The binary we've given you is non-PIE, but we haven't asked you to disable ASLR, so the heap will start at a random, but relatively low, address. Typically, if you allocate objects in sequence without freeing them, their addresses will be increasing over time. In contrast to that, we're asking you to set up two unusual features of the locations of the identified objects. Your first goal is to have the B* object have a higher address than the C1 object, even though the B* object is allocated first. Your second goal is to have the C2 object be closer to the stack than heap objects normally would be. The stack and heap are separate, so "close" is a relative term: we're asking you to get the distance between the starting point of the C2 object and a value near the top of the stack be less than 2 trillion bytes in address-space terms.

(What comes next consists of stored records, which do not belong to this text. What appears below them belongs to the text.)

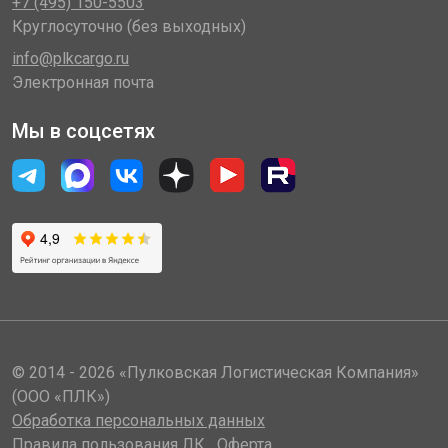
+7 (495) 150-5503
Круглосуточно (без выходных)
info@plkcargo.ru
Электронная почта
Мы в соцсетях
© 2014 - 2026 «Пулковская Логистическая Компания»
(ООО «ПЛК»)
Обработка персональных данных
Правила пользования ЛК
Оферта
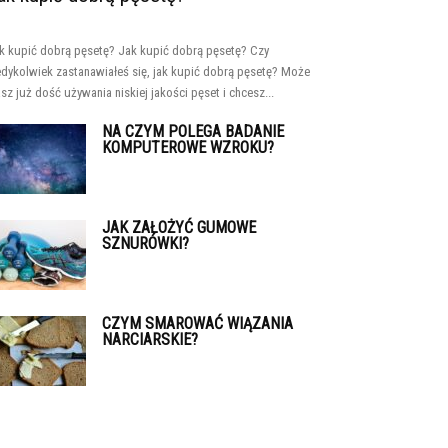
k kupić dobrą pęsetę? Jak kupić dobrą pęsetę? Czy
edykolwiek zastanawiałeś się, jak kupić dobrą pęsetę? Może
sz już dość używania niskiej jakości pęset i chcesz...
NA CZYM POLEGA BADANIE
KOMPUTEROWE WZROKU?
JAK ZAŁOŻYĆ GUMOWE
SZNURÓWKI?
CZYM SMAROWAĆ WIĄZANIA
NARCIARSKIE?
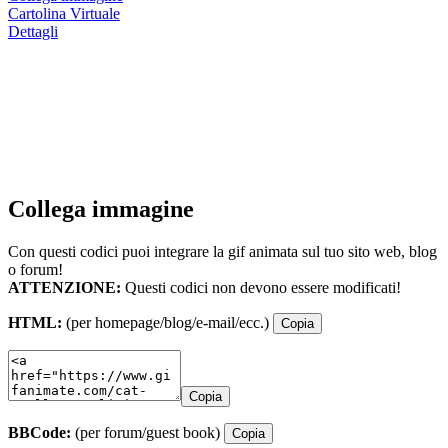
Cartolina Virtuale
Dettagli
Collega immagine
Con questi codici puoi integrare la gif animata sul tuo sito web, blog
o forum!
ATTENZIONE:
Questi codici non devono essere modificati!
HTML:
(per homepage/blog/e-mail/ecc.)
Copia
Copia
BBCode:
(per forum/guest book)
Copia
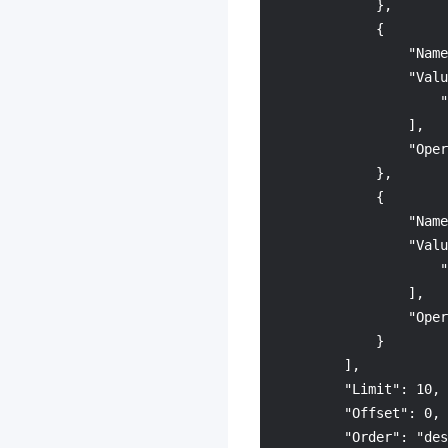
专属可用区
3.0
            },

            {

控制中心
3.0
                "Name
消息队列 CMQ 版
                "Valu
腾讯云 CA
3.0
                    "
                ],

腾讯云数据仓库 TCHouse-
                "Oper
D
            },

3.0
            {

图片处理
                "Name
配置审计
3.0
                "Valu
                    "
智能导诊
3.0
                ],

高性能应用服务 HAI
3.0
                "Oper
文档服务
            }

        ],

腾讯微卡
        "Limit": 10,

微瓴同业开放平台
3.0
        "Offset": 0,

消息队列 RocketMQ 版
3.0
        "Order": "des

You can achieve both of these objectives, at the same time, by modifying the input file. The next paragraph will provide some hints, though you can stop here if you want to explore fully on your own.
The most powerful part of your control in this example is the sizes of the A and C objects. Roughly speaking, the memory allocator inside glibc has three kinds of behavior based on the size of the objects being allocated. All of the sizes mentioned in the template fall in the smallest category, but you can change the allocator's behavior by making the sizes larger. If you would like more insight into its behavior, beyond trial and error, you can read the documentation for the mallopt(3) library function (e.g., with the command man mallopt). This function can be used to change configuration parameters of the memory allocator. We aren't suggesting that you change these settings: rather, the description of the settings and their default values explains how the memory allocator works in the example. Specifically you might be interested in M_MMAP_THRESHOLD and M_MXFAST.
If the previous programs seemed too small or unrealistic, here is one that is more complicated. We've created a simplified decompression utility for the lzip file format; but it still handles the full file format, so it's about 1600 lines of code. Except that whereas the real implementation this is derived from has already been tested and fuzzed and is probably pretty robust, this version contains a memory safety bug that might be triggered in unusual circumstances. The bug isn't very stealthily hidden, so you might also be able to find it just by auditing the code, but 1600 lines of code would take a while just to read. So you could think of this as a race between whether you or AFL can find the problem first. You can copy the program source code with this command:
cp /web/classes/Spring-2024/csci4271/labs/04/mini-lunzip-bug1.c .
You can compile the program in the normal way. It is similar in behavior to the command lzip -dc in that it reads a file compressed in lzip format and prints the decompressed result to the standard output; a single file name should be the only command-line input and no options are supported. So you can run it with @@ similar to c4. We haven't given you any seed inputs, but you can make some with lzip.